### [Exercise details]
Set down the line containing "которая гасит вибрации." and each line after it through the last line of the records, exactly, leaving pictures out.

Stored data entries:
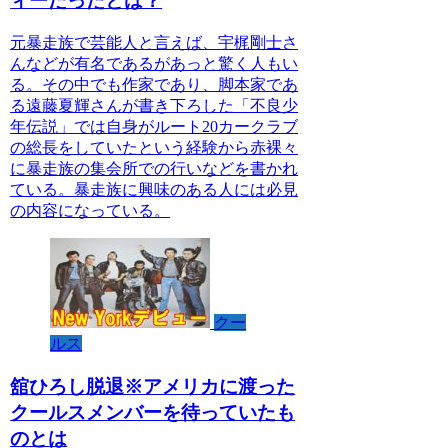
ィーだったとは？
元暴走族で芸能人と言えば、宇梶剛士さ
んなどが有名であるがあっと驚く人もい
る。その中でも作家であり、脚本家であ
る遠藤夏輝さんが書き下ろした「不良少
年伝説」では自身がルート20カークラブ
の総長をしていたという経験から赤裸々
に暴走族の集会所での行いなどを書かれ
ている。暴走族に興味のある人には必見
の内容になっている。
クー
ルス
舘ひろし脱退※アメリカに渡った
クールスメンバーを待っていたも
のとは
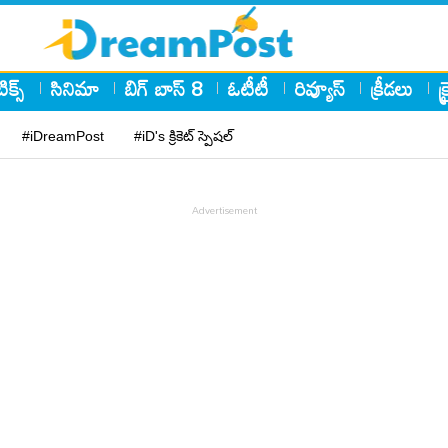
ిక్స్
సినిమా
బిగ్ బాస్ 8
ఓటీటీ
రివ్యూస్
క్రీడలు
క
#iDreamPost
#iD's క్రికెట్ స్పెషల్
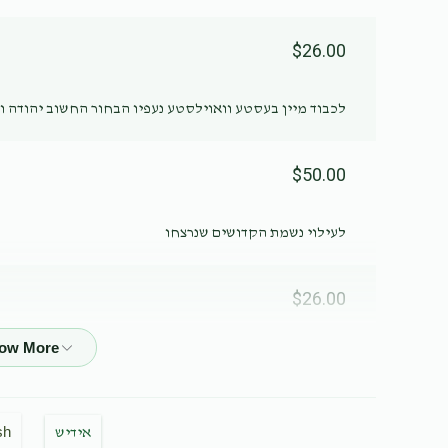
$26.00
לכבוד מיין בעסטע וואוילסטע נעפיו הבחור החשוב יהודה ו
$50.00
לעילוי נשמת הקדושים שנרצחו
$26.00
$36.00
sh
אידיש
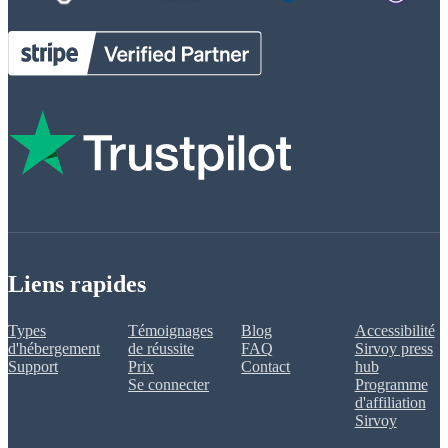
Liens rapides
Types
Témoignages
Blog
Accessibilité
d'hébergement
de réussite
FAQ
Sirvoy press
Support
Prix
Contact
hub
Se connecter
Programme
d'affiliation
Sirvoy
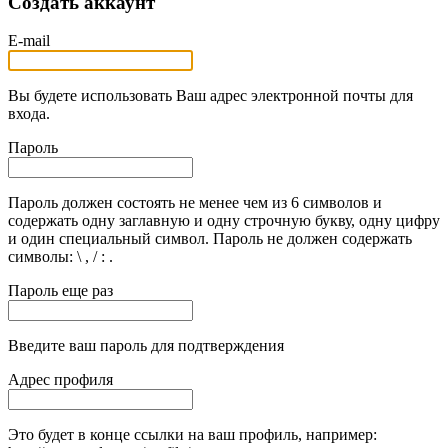
Создать аккаунт
E-mail
Вы будете использовать Ваш адрес электронной почты для
входа.
Пароль
Пароль должен состоять не менее чем из 6 символов и
содержать одну заглавную и одну строчную букву, одну цифру
и один специальный символ. Пароль не должен содержать
символы: \ , / : .
Пароль еще раз
Введите ваш пароль для подтверждения
Адрес профиля
Это будет в конце ссылки на ваш профиль, например:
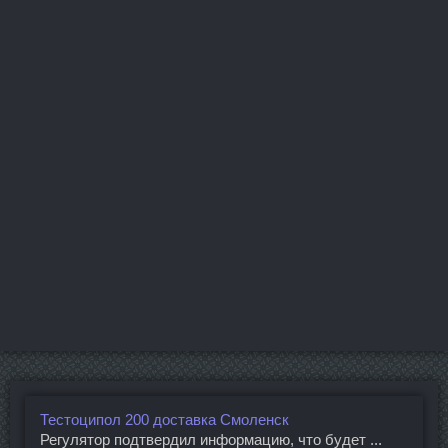
Тестоципол 200 доставка Смоленск
Регулятор подтвердил информацию, что будет ...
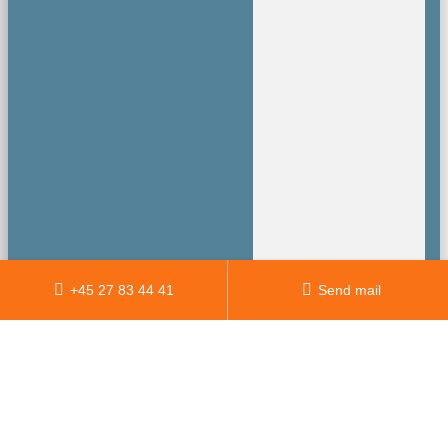
+45 27 83 44 41
Send mail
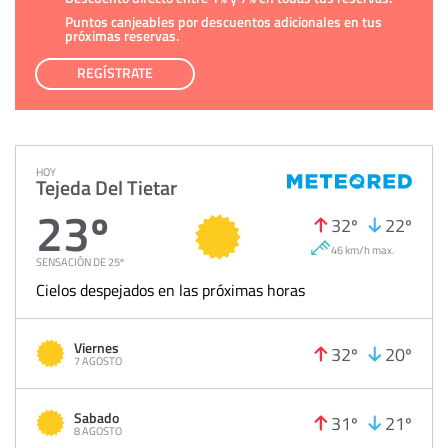
Puntos canjeables por descuentos adicionales en tus
próximas reservas.
REGÍSTRATE
HOY
Tejeda Del Tietar
23º
32º
22º
46 km/h max.
SENSACIÓN DE 25º
Cielos despejados en las próximas horas
Viernes
32º
20º
7 AGOSTO
Sabado
31º
21º
8 AGOSTO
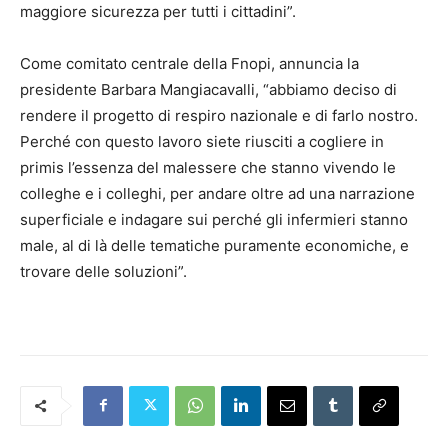
maggiore sicurezza per tutti i cittadini”.
Come comitato centrale della Fnopi, annuncia la
presidente Barbara Mangiacavalli, “abbiamo deciso di
rendere il progetto di respiro nazionale e di farlo nostro.
Perché con questo lavoro siete riusciti a cogliere in
primis l’essenza del malessere che stanno vivendo le
colleghe e i colleghi, per andare oltre ad una narrazione
superficiale e indagare sui perché gli infermieri stanno
male, al di là delle tematiche puramente economiche, e
trovare delle soluzioni”.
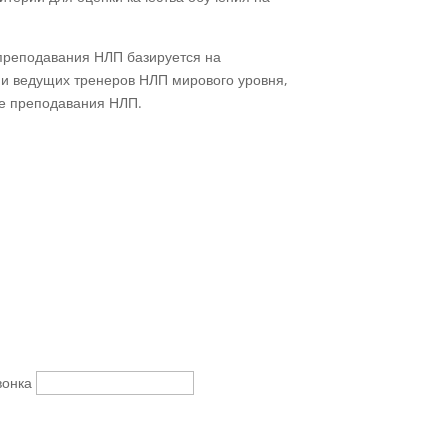
преподавания НЛП базируется на
и ведущих тренеров НЛП мирового уровня,
е преподавания НЛП.
вонка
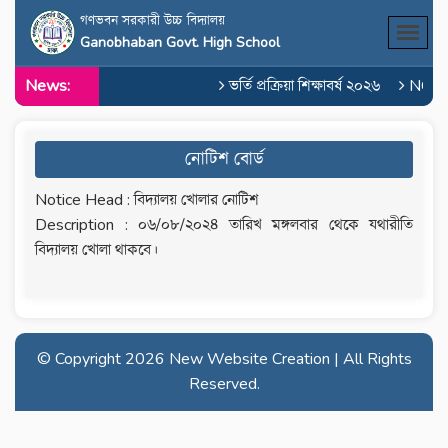
গণভবন সরকারী উচ্চ বিদ্যালয়
Ganobhaban Govt. High School
News:
ভর্তি প্রক্রিয়া শিক্ষাবর্ষ ২০২৬
NOC o
নোটিশ বোর্ড
Notice Head : বিদ্যালয় খোলার নোটিশ
Description : ০৬/০৮/২০২৪ তারিখ মঙ্গলবার থেকে যথারীতি
বিদ্যালয় খোলা থাকবে।
© Copyright
2026 New Website Creation | All Rights
Reserved.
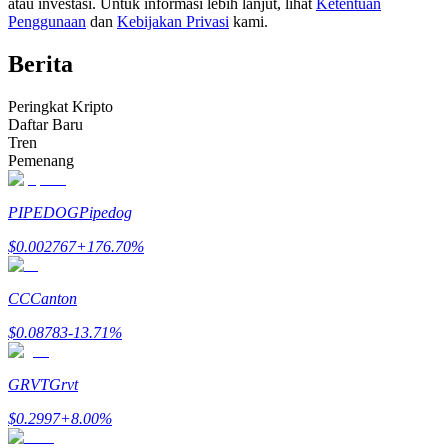
atau investasi. Untuk informasi lebih lanjut, lihat
Ketentuan
Menjadi Pedagang Salinan
Penggunaan
dan
Kebijakan Privasi
kami.
Nikmati pembagian keuntungan dan komisi copy trading
Berita
Peringkat Kripto
Daftar Baru
Tren
Pemenang
PIPEDOG
Pipedog
$
0.002767
+
176.70
%
Informasi
Analisis data besar termasuk info perdagangan, dll.
CC
Canton
$
0.08783
-13.71
%
GRVT
Grvt
$
0.2997
+
8.00
%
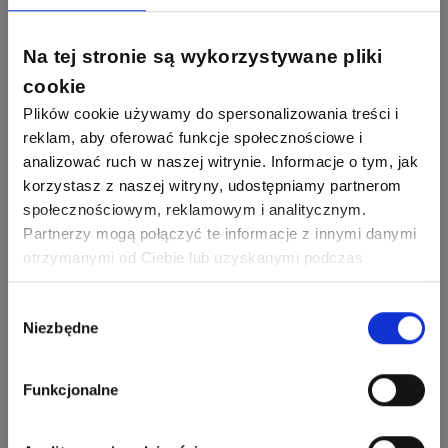
Ekspert ds. fotowoltaiki
Odpowiedzi
Ocen
Piotr Bibik
Na tej stronie są wykorzystywane pliki
Ekspert ds. Inteligentnych
Zadaj pytanie
796
244
budynków, Salama Piotr
DawidZak
cookie
Bibik
Odpowiedzi
Ocen
Plików cookie używamy do spersonalizowania treści i
reklam, aby oferować funkcje społecznościowe i
Bartłomiej Jaworski
Zadaj pytanie
Ekspert
analizować ruch w naszej witrynie. Informacje o tym, jak
korzystasz z naszej witryny, udostępniamy partnerom
społecznościowym, reklamowym i analitycznym.
Krystian Czerkas
Zadaj pytanie
Partnerzy mogą połączyć te informacje z innymi danymi
Ekspert Product Manager
otrzymanymi od Ciebie lub uzyskanymi podczas
korzystania z ich usług. Dzięki Twojej zgodzie możemy
Zobacz wszystkich
Jacek Niżyński
lepiej dopasować ofertę do Twoich zainteresowań i
Wybór
Ekspert Elektromechanik,
Zadaj pytanie
mechanik
Niezbędne
preferencji.
zgody
Redakcja
Funkcjonalne
Zadaj pytanie
Ekspert ds. prądu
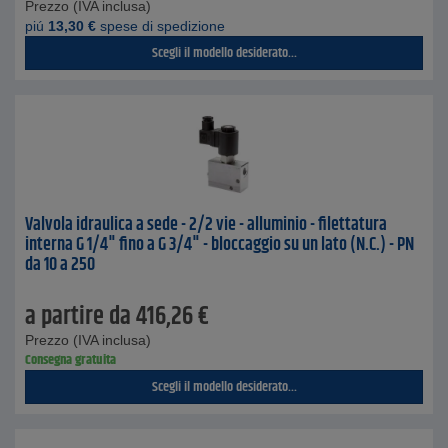
Prezzo (IVA inclusa)
piú
13,30
€
spese di spedizione
Scegli il modello desiderato...
Valvola idraulica a sede - 2/2 vie - alluminio - filettatura
interna G 1/4" fino a G 3/4" - bloccaggio su un lato (N.C.) - PN
da 10 a 250
a partire da
416,26
€
Prezzo (IVA inclusa)
Consegna gratuita
Scegli il modello desiderato...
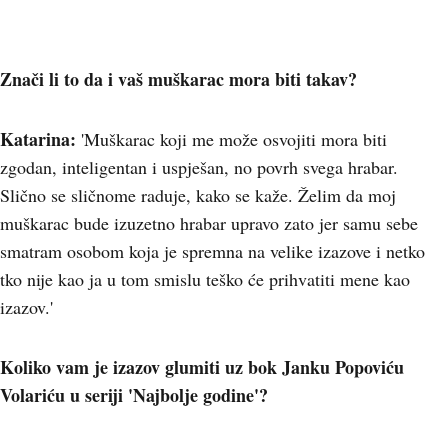
Znači li to da i vaš muškarac mora biti takav?
Katarina:
'Muškarac koji me može osvojiti mora biti
zgodan, inteligentan i uspješan, no povrh svega hrabar.
Slično se sličnome raduje, kako se kaže. Želim da moj
muškarac bude izuzetno hrabar upravo zato jer samu sebe
smatram osobom koja je spremna na velike izazove i netko
tko nije kao ja u tom smislu teško će prihvatiti mene kao
izazov.'
Koliko vam je izazov glumiti uz bok Janku Popoviću
Volariću u seriji 'Najbolje godine'?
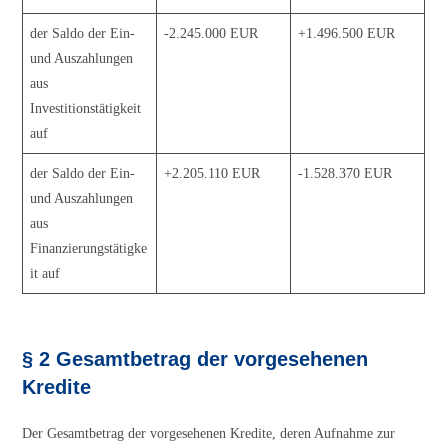
der Saldo der Ein-
-2.245.000 EUR
+1.496.500 EUR
und Auszahlungen
aus
Investitionstätigkeit
auf
der Saldo der Ein-
+2.205.110 EUR
-1.528.370 EUR
und Auszahlungen
aus
Finanzierungstätigke
it auf
§ 2 Gesamtbetrag der vorgesehenen
Kredite
Der Gesamtbetrag der vorgesehenen Kredite, deren Aufnahme zur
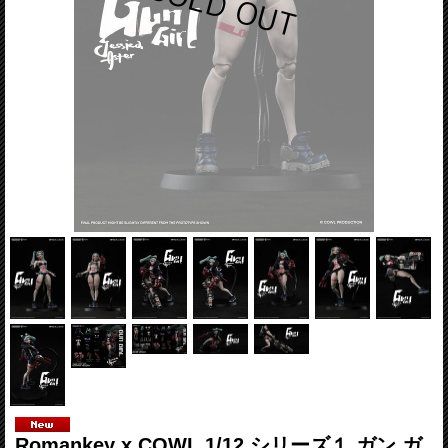
Romankey x COWL 1/12 シリーズ１ ガン ガ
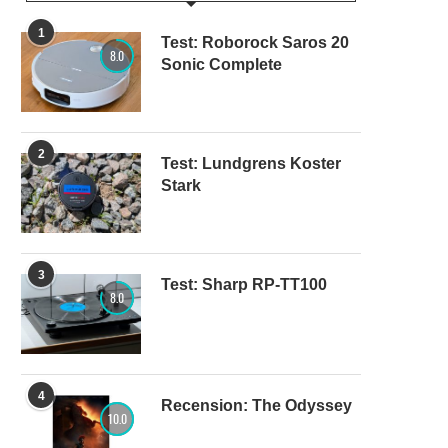
1
Test: Roborock Saros 20
8.0
Sonic Complete
2
Test: Lundgrens Koster
Stark
3
Test: Sharp RP-TT100
8.0
4
Recension: The Odyssey
10.0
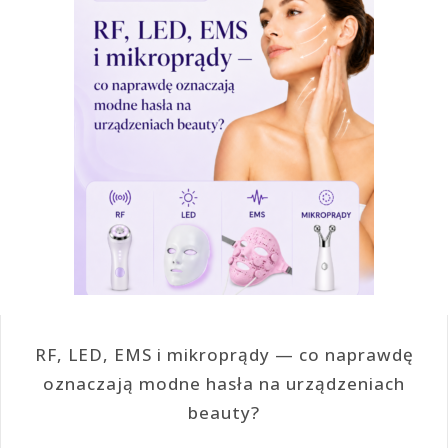
RF, LED, EMS i mikroprądy — co naprawdę
oznaczają modne hasła na urządzeniach
beauty?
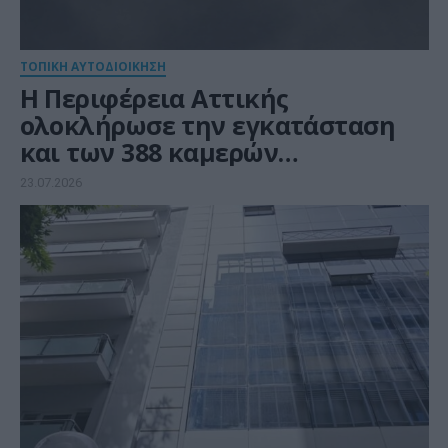
ΤΟΠΙΚΗ ΑΥΤΟΔΙΟΙΚΗΣΗ
Η Περιφέρεια Αττικής
ολοκλήρωσε την εγκατάσταση
και των 388 καμερών
παραβίασης ερυθρού
23.07.2026
σηματοδότη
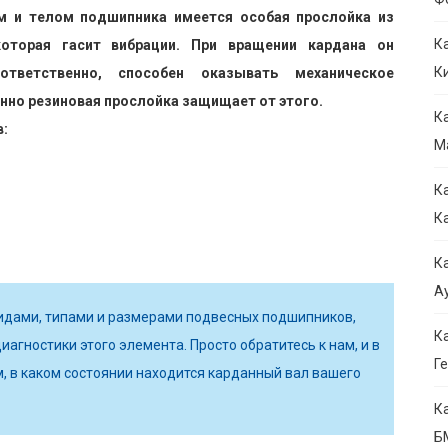
м и телом подшипника имеется особая прослойка из
К
которая гасит вибрации. При вращении кардана он
К
ответственно, способен оказывать механическое
нно резиновая прослойка защищает от этого.
К
:
М
К
К
К
Ау
идами, типами и размерами подвесных подшипников,
К
иагностики этого элемента. Просто обратитесь к нам, и в
Ге
м, в каком состоянии находится карданный вал вашего
К
Б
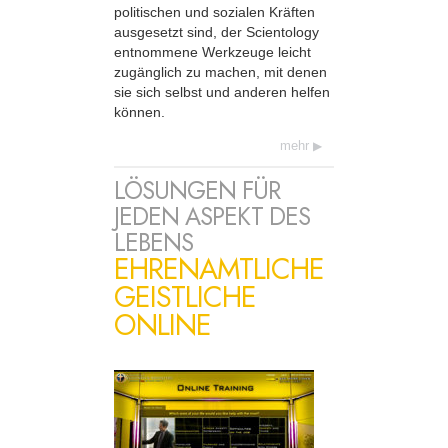
politischen und sozialen Kräften
ausgesetzt sind, der Scientology
entnommene Werkzeuge leicht
zugänglich zu machen, mit denen
sie sich selbst und anderen helfen
können.
mehr
LÖSUNGEN FÜR
JEDEN ASPEKT DES
LEBENS
EHRENAMTLICHE
GEISTLICHE
ONLINE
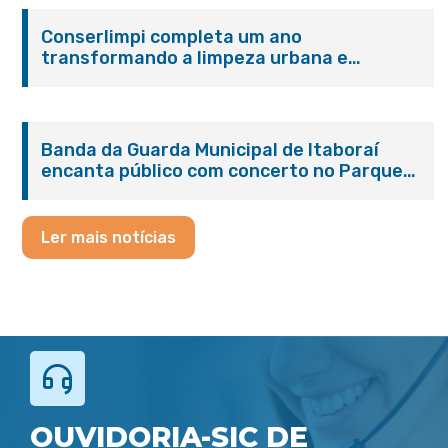
Conserlimpi completa um ano
transformando a limpeza urbana e
reforçando o cuidado com Itaboraí
Banda da Guarda Municipal de Itaboraí
encanta público com concerto no Parque
Paleontológico
Ler mais notícias
OUVIDORIA-SIC DE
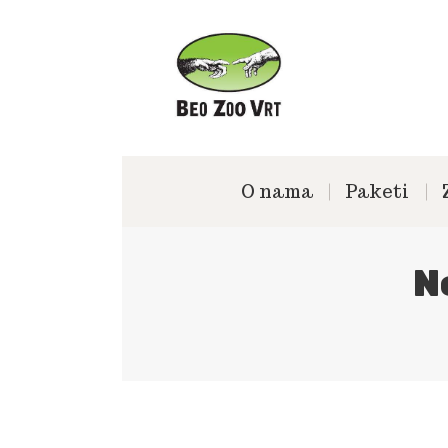
O nama
Paketi
N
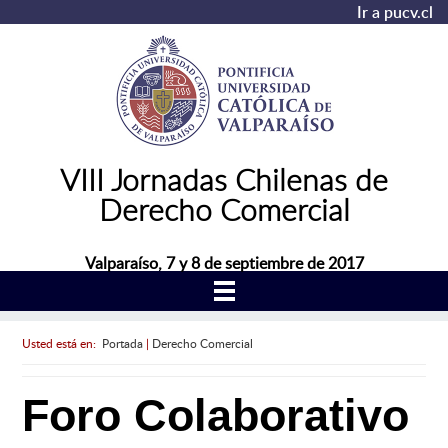
Ir a pucv.cl
VIII Jornadas Chilenas de
Derecho Comercial
Valparaíso, 7 y 8 de septiembre de 2017
Usted está en:
Portada
|
Derecho Comercial
Foro Colaborativo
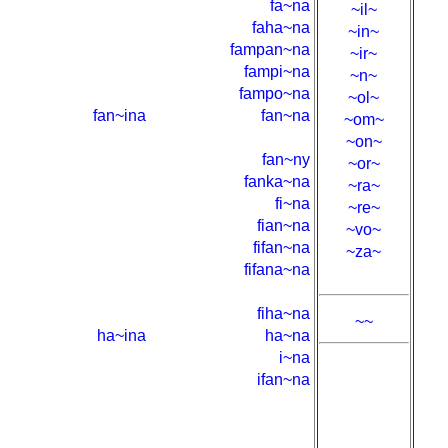
fa~na
~il~
faha~na
~in~
fampan~na
~ir~
fampi~na
~n~
fampo~na
~ol~
fan~ina
fan~na
~om~
~on~
fan~ny
~or~
fanka~na
~ra~
fi~na
~re~
fian~na
~vo~
fifan~na
~za~
fifana~na
fiha~na
~~
ha~ina
ha~na
i~na
ifan~na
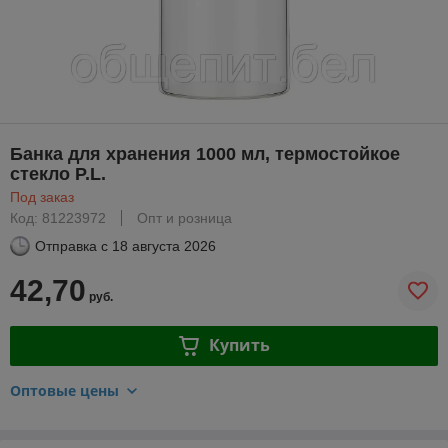
Банка для хранения 1000 мл, термостойкое
стекло P.L.
Под заказ
Код: 81223972
Опт и розница
Отправка с
18 августа 2026
42,70
руб.
Купить
Оптовые цены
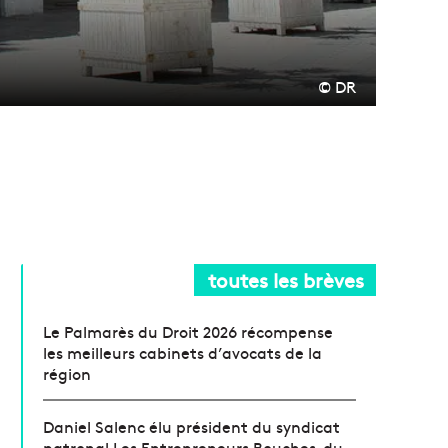
© DR
toutes les brèves
Le Palmarès du Droit 2026 récompense
les meilleurs cabinets d’avocats de la
région
Daniel Salenc élu président du syndicat
patronal Les Entrepreneurs Bouches-du-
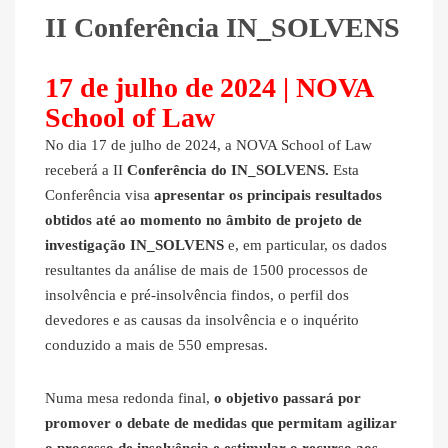
II Conferência IN_SOLVENS
17 de julho de 2024 | NOVA
School of Law
No dia 17 de julho de 2024, a NOVA School of Law
receberá a II
Conferência do IN_SOLVENS.
Esta
Conferência visa
apresentar os principais resultados
obtidos até ao momento no âmbito de projeto de
investigação IN_SOLVENS
e, em particular, os dados
resultantes da análise de mais de 1500 processos de
insolvência e pré-insolvência findos, o perfil dos
devedores e as causas da insolvência e o inquérito
conduzido a mais de 550 empresas.
Numa mesa redonda final,
o objetivo passará por
promover o debate de medidas que permitam agilizar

### [The answer]
которая гасит вибрации. При вращении кардана он
К
ответственно, способен оказывать механическое
нно резиновая прослойка защищает от этого.
К
:
М
К
К
К
Ау
идами, типами и размерами подвесных подшипников,
К
иагностики этого элемента. Просто обратитесь к нам, и в
Ге
м, в каком состоянии находится карданный вал вашего
К
Б
politischen und sozialen Kräften
ausgesetzt sind, der Scientology
entnommene Werkzeuge leicht
zugänglich zu machen, mit denen
sie sich selbst und anderen helfen
können.
mehr
LÖSUNGEN FÜR
JEDEN ASPEKT DES
LEBENS
EHRENAMTLICHE
GEISTLICHE
ONLINE
Conserlimpi completa um ano
transformando a limpeza urbana e
reforçando o cuidado com Itaboraí
Banda da Guarda Municipal de Itaboraí
encanta público com concerto no Parque
Paleontológico
Ler mais notícias
OUVIDORIA-SIC DE
O nama
Paketi
N
Ir a pucv.cl
VIII Jornadas Chilenas de
Derecho Comercial
Valparaíso, 7 y 8 de septiembre de 2017
Usted está en:
Portada
|
Derecho Comercial
Foro Colaborativo
fa~na
~il~
faha~na
~in~
fampan~na
~ir~
fampi~na
~n~
fampo~na
~ol~
fan~ina
fan~na
~om~
~on~
fan~ny
~or~
fanka~na
~ra~
fi~na
~re~
fian~na
~vo~
fifan~na
~za~
fifana~na
fiha~na
~~
ha~ina
ha~na
i~na
ifan~na
Банка для хранения 1000 мл, термостойкое
стекло P.L.
Под заказ
Код: 81223972
Опт и розница
Отправка с
18 августа 2026
42,70
руб.
Купить
Оптовые цены
© DR
toutes les brèves
Le Palmarès du Droit 2026 récompense
les meilleurs cabinets d’avocats de la
région
Daniel Salenc élu président du syndicat
patronal Les Entrepreneurs Bouches-du-
II Conferência IN_SOLVENS
17 de julho de 2024 | NOVA
School of Law
No dia 17 de julho de 2024, a NOVA School of Law
receberá a II
Conferência do IN_SOLVENS.
Esta
Conferência visa
apresentar os principais resultados
obtidos até ao momento no âmbito de projeto de
investigação IN_SOLVENS
e, em particular, os dados
resultantes da análise de mais de 1500 processos de
insolvência e pré-insolvência findos, o perfil dos
devedores e as causas da insolvência e o inquérito
conduzido a mais de 550 empresas.
Numa mesa redonda final,
o objetivo passará por
promover o debate de medidas que permitam agilizar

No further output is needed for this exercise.